Input material:
━━━━━━━━

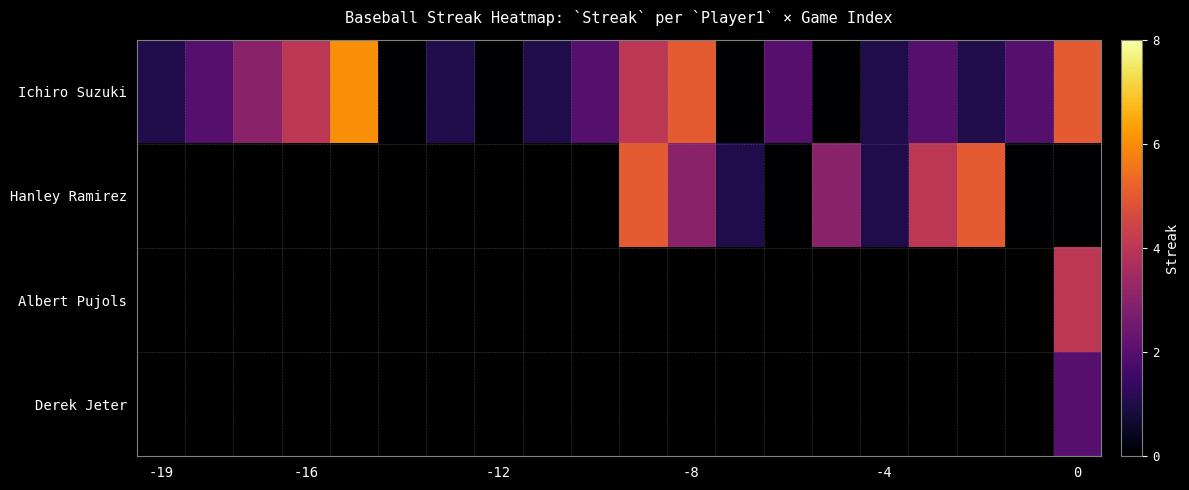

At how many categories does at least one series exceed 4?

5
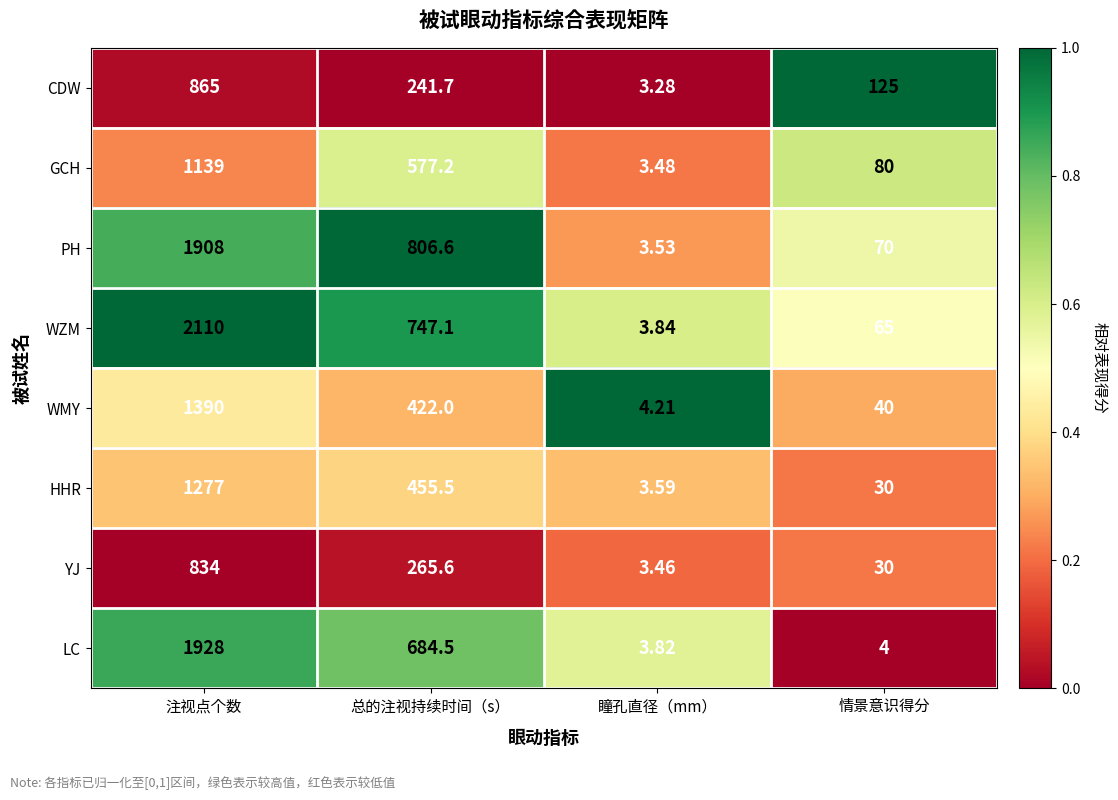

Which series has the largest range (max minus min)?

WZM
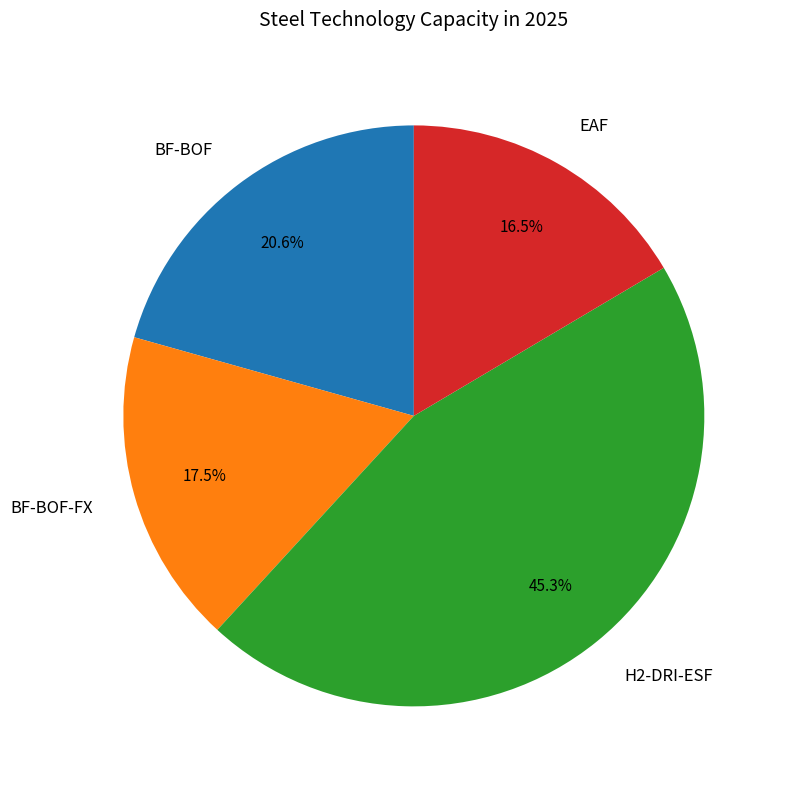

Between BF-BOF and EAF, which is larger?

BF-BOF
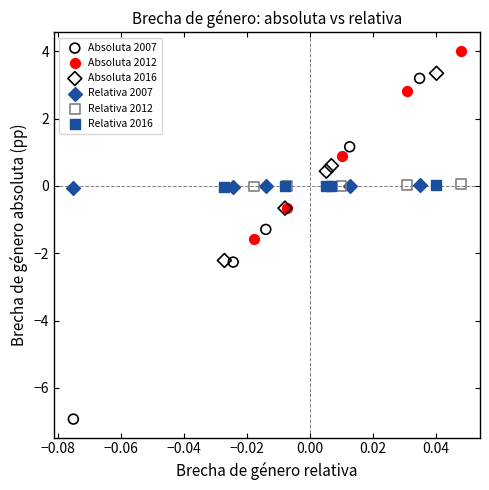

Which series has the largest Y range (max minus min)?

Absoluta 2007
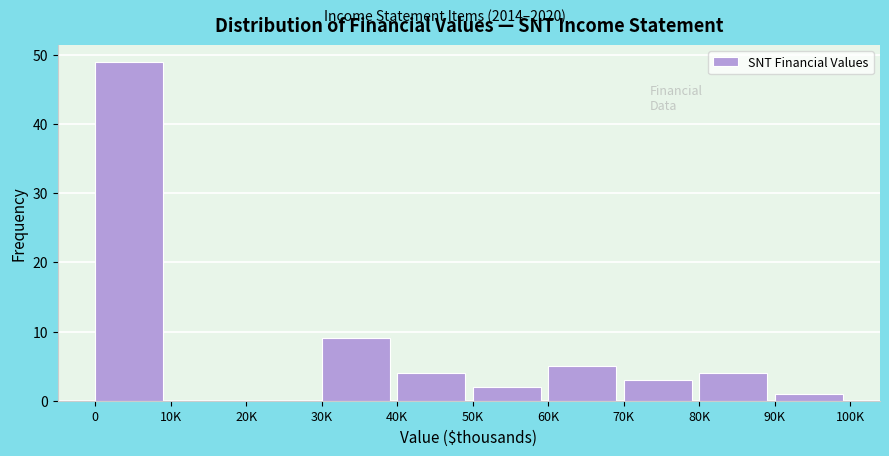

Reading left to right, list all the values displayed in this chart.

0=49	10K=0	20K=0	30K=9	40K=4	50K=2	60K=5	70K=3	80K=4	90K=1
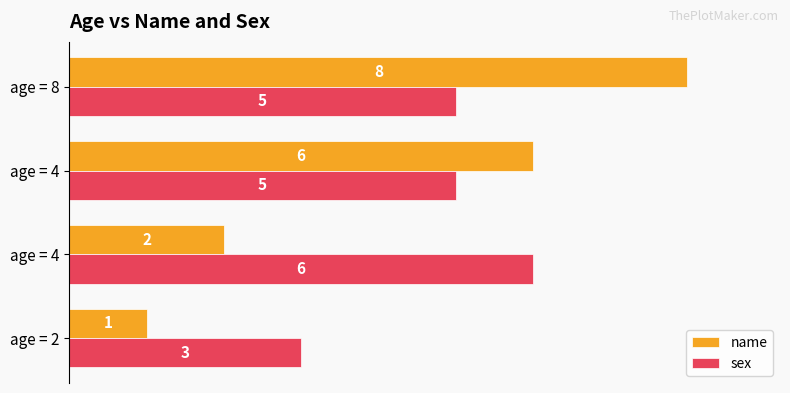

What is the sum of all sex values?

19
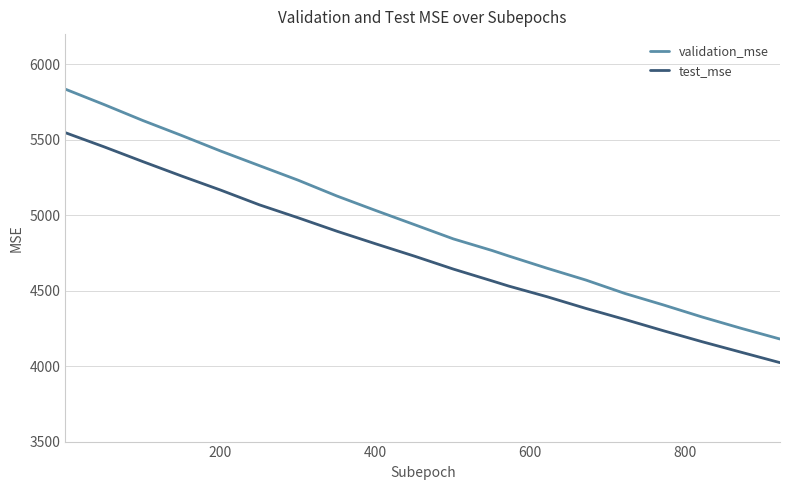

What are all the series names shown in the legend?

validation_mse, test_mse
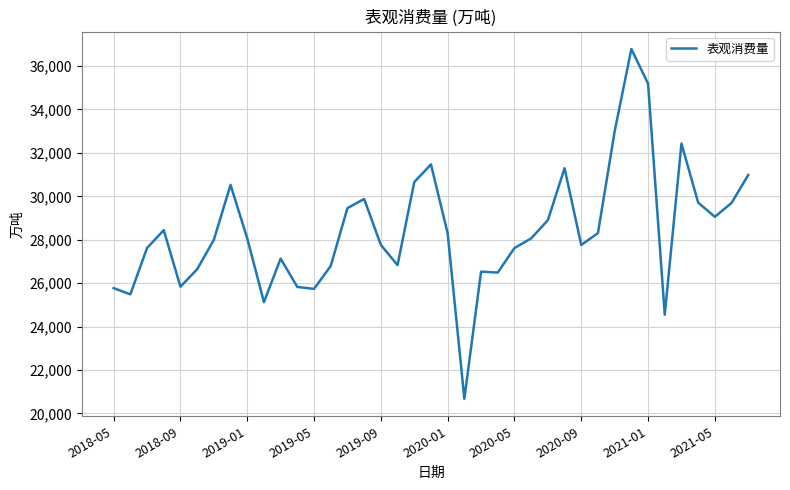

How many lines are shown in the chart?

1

━━━━━━━━

Your objective: Print every line of the records above word for word, omitting the pictures.

Response area:
At how many categories does at least one series exceed 4?

5

Which series has the largest range (max minus min)?

WZM

Between BF-BOF and EAF, which is larger?

BF-BOF

Which series has the largest Y range (max minus min)?

Absoluta 2007

Reading left to right, list all the values displayed in this chart.

0=49	10K=0	20K=0	30K=9	40K=4	50K=2	60K=5	70K=3	80K=4	90K=1

What is the sum of all sex values?

19

What are all the series names shown in the legend?

validation_mse, test_mse

How many lines are shown in the chart?

1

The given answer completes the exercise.